VCF is ok as a suitcase for small-scale variation and to a lesser extent, annotation. But you can't live out of your suitcase forever.
VCF isn't a database, and will never support region and sample queries at scale or at "web-speed" in the era of national biobanks. Even its usefulness in transmitting variants is not sustainable past a few thousand samples. Annotation can also be problematic given that everything needs to be serialized into the INFO field. The shift away from joint genotyping and toward single sample gVCFs as the preferred currency further muddies the waters.

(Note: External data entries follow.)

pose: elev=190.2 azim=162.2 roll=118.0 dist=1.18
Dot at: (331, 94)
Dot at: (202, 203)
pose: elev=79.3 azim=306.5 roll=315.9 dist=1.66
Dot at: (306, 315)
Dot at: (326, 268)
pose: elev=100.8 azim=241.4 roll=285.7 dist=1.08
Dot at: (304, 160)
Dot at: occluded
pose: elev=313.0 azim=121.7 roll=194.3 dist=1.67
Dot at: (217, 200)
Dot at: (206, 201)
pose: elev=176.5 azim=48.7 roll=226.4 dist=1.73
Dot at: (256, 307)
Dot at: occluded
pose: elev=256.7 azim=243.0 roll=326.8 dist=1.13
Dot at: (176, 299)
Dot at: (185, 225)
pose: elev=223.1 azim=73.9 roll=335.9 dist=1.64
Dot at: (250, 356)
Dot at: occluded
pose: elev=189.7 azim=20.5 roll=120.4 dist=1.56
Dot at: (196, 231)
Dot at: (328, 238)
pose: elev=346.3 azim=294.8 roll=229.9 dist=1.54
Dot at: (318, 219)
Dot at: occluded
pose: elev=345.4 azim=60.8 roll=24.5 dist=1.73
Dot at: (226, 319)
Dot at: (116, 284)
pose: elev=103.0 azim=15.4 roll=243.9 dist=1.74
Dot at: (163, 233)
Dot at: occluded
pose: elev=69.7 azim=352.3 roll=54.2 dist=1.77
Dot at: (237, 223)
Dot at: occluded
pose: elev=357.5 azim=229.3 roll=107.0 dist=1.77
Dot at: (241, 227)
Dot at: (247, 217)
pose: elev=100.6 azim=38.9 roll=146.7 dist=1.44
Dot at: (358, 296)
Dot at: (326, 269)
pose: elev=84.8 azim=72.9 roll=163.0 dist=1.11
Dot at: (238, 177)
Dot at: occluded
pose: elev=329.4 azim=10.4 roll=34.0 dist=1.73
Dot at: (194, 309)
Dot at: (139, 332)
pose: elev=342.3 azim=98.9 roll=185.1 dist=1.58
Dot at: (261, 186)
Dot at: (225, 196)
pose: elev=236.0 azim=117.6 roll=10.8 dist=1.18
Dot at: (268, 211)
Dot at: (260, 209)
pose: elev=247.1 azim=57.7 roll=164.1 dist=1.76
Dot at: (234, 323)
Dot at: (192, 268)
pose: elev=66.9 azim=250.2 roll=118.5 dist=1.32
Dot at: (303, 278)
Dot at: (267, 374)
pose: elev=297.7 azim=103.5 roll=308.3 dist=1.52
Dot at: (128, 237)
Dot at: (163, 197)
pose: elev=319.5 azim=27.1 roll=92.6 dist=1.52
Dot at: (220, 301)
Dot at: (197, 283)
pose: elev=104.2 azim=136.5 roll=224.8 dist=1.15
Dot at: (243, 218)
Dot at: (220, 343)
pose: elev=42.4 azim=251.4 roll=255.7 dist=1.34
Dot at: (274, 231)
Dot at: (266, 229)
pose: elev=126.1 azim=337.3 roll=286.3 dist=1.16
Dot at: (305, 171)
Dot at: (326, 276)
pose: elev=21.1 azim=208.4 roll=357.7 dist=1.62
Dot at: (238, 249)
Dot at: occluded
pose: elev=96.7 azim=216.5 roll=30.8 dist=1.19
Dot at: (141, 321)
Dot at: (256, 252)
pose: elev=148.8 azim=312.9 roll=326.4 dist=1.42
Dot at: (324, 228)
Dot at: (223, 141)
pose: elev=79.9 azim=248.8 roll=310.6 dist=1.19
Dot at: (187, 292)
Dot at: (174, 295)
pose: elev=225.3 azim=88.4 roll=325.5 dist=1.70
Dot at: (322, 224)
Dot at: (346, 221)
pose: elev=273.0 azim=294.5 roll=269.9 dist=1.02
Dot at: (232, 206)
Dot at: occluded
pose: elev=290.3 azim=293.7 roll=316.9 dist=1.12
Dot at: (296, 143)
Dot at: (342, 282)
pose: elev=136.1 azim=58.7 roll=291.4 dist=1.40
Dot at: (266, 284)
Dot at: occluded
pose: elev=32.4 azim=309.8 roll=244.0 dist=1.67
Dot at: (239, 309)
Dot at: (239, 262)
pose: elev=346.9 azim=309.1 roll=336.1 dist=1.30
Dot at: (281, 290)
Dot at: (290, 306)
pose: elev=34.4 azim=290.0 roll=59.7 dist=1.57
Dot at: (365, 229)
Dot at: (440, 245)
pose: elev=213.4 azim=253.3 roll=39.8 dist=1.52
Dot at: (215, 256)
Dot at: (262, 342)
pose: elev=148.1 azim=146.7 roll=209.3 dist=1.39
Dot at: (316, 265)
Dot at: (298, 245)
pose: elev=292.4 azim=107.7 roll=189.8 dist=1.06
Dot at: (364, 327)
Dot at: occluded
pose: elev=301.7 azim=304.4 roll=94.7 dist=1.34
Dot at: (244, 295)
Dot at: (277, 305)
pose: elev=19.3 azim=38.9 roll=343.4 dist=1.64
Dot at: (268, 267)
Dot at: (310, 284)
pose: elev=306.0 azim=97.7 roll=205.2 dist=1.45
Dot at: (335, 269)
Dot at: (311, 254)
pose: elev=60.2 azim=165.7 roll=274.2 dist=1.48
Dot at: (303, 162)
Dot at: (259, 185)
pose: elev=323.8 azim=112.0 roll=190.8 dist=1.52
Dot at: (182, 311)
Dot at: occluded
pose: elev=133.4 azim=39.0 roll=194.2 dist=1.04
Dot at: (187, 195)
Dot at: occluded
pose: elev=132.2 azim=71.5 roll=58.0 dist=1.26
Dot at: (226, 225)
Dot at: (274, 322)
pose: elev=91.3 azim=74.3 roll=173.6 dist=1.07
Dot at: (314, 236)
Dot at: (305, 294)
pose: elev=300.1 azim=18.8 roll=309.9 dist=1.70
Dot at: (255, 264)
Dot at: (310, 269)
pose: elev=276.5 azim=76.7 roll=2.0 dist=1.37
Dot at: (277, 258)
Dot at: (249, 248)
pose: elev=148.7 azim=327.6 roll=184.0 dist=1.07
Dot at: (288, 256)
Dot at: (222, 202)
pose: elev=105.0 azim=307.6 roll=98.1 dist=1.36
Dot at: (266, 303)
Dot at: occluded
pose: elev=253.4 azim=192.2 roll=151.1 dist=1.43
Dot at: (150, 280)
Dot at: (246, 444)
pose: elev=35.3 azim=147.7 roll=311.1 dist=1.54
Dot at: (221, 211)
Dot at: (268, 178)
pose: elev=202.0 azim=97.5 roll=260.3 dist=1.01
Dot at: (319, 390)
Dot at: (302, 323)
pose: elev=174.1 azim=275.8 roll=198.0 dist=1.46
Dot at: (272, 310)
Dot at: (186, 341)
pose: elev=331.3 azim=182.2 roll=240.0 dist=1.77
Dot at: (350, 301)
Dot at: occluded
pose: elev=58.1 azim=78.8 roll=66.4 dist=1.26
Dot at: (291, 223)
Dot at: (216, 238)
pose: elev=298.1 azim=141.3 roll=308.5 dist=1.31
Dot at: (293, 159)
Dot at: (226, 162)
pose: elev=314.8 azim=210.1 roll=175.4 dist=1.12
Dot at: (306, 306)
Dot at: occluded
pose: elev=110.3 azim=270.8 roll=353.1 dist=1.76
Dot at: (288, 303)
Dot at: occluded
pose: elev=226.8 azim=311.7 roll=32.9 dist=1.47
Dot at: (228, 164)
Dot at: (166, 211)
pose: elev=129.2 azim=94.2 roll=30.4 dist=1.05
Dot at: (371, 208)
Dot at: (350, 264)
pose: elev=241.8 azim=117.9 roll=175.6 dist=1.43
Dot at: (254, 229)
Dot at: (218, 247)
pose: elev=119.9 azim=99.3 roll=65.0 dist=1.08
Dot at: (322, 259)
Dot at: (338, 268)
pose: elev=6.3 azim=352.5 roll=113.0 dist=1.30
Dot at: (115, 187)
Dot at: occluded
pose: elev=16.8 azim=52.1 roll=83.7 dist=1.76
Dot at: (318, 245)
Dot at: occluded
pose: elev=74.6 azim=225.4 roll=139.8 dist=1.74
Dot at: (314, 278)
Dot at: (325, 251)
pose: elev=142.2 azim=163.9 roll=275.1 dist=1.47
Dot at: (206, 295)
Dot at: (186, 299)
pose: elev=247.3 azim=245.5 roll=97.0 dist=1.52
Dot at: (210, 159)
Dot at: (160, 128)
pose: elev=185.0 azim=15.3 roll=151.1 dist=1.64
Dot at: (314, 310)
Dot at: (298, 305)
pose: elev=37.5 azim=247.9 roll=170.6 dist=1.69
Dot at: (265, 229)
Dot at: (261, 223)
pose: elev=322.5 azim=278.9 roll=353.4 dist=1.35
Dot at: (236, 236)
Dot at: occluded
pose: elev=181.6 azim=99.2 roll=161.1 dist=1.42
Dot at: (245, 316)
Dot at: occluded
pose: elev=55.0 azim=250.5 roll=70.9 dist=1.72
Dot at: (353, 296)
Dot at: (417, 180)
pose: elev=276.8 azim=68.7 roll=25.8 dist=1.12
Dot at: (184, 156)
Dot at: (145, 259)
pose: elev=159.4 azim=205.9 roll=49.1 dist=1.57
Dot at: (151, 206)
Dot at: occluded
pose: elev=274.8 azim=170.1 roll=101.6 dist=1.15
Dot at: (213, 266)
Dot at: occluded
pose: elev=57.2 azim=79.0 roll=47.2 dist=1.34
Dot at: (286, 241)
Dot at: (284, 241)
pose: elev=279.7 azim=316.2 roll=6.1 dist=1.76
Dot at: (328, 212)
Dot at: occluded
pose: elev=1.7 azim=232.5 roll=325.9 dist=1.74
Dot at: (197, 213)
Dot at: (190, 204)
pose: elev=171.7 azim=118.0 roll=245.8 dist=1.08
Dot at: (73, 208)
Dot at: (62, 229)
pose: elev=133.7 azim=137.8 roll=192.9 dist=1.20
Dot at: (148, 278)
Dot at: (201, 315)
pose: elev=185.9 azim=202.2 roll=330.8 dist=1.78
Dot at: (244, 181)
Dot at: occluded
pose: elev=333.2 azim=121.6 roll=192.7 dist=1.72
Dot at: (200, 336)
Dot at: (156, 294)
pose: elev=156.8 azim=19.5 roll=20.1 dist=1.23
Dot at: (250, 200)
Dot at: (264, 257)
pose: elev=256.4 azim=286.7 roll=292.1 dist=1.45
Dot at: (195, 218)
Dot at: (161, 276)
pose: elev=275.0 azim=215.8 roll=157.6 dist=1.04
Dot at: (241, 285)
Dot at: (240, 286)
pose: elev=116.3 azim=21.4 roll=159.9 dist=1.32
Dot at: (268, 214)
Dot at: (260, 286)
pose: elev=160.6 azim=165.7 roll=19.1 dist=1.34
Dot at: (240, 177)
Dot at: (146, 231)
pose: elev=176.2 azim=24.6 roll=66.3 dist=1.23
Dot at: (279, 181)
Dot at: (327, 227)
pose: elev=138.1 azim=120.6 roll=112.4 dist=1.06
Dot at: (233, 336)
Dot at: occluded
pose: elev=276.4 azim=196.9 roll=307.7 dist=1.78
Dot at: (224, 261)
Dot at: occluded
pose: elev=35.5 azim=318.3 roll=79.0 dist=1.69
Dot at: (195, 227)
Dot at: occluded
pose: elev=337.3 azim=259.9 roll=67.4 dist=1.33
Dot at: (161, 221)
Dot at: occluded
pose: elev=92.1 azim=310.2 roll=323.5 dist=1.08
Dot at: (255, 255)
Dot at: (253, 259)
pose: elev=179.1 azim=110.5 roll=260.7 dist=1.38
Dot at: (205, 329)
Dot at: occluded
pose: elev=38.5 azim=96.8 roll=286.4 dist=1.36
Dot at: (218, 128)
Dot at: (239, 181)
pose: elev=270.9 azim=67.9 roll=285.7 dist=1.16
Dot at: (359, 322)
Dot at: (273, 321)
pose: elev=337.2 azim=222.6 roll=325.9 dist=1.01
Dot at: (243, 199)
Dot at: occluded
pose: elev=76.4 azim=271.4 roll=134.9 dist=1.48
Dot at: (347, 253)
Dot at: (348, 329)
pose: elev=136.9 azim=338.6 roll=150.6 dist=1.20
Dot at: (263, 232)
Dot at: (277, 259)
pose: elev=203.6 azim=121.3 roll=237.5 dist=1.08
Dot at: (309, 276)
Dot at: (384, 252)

There are three or four major types of successors to VCFs as variant warehouses that are worth mentioning.
Spark-based (requires a Spark cluster to scale):
- hail.MatrixTable - based on Parquet. Hail powers a number of analyses on gnomAD, UK Biobank, and other large genomic datasets.
- Glow Spark Dataframe - based on Spark and DeltaLake, Glow offers GloWGR, a distributed version of the regenie GWAS package. Provides user-defined functions (UDFs) and variant normalization functions.
Cloud-vendor managed solutions
Distributed SQL & NoSQL
- OpenCGA - open-source project for storing variant data and associated metadata in MongoDB
- Snowflake - closed-source distributed SQL engine
Multidimensional array based
SciDB - closed-source platform. Hosts large datasets including UK Biobank.
TileDB-VCF (requires a TileDB-Cloud account to scale) - an open source python package that uses serverless TileDB multidimensional arrays indexed on chr, pos, and sample. TileDB-VCF on TileDB-Cloud powers real-time queries for variant browsers as well as large notebook-based analyses that use task graphs in conjunction with UDFs. Disclaimer: I am the product manager for TileDB-VCF.
These solutions have vastly different performance, flexibility, and portability characteristics, as well as different cost structures, infrastructure needs, and varying levels of support for gVCF ref/no-call ranges (the n+1 problem), SVs, and pangenomic graph-based representations. It seems likely the growing interest in multi-omics - combining analyses of genomic variation with transcriptomics, proteomics, cytomics, and imaging - will also shape the future of variant warehouses.
shameless LLM : https://ai.tinybio.cloud/chat
no, tinyliar, it isn't - ambiguous representations of equivalent sequence variation is a major headache for anyone who uses a VCF.
GREAT example of superficiality of LLM based answer, here (which I have been looking for).
i know what it meant to say, but in reality its one of the main problems with the format, both for the reason you state and because errors in the reference and non-universality of any single reference limit understanding of the immediate context of a variant.
ChatGPT said
Says who? If anyone uses "ideal" in the context of VCF format, or dares to say "no better file format can be conceived", they better have clairvoyance powers
Ram - this was as bit of a dirty tactic on my part: I stated it in the extreme to provoke disagreement. I agree with you - the irony is, despite VCF being the de facto standard, I don't think any would actually agree it is ideal, and to be honest, I was hoping to elicit responses like yours.
Personally, I do not think the
.vcf
format is ideal (honestly, I do not even think it is good)! But I wanted to avoid giving my own opinion till others have replied.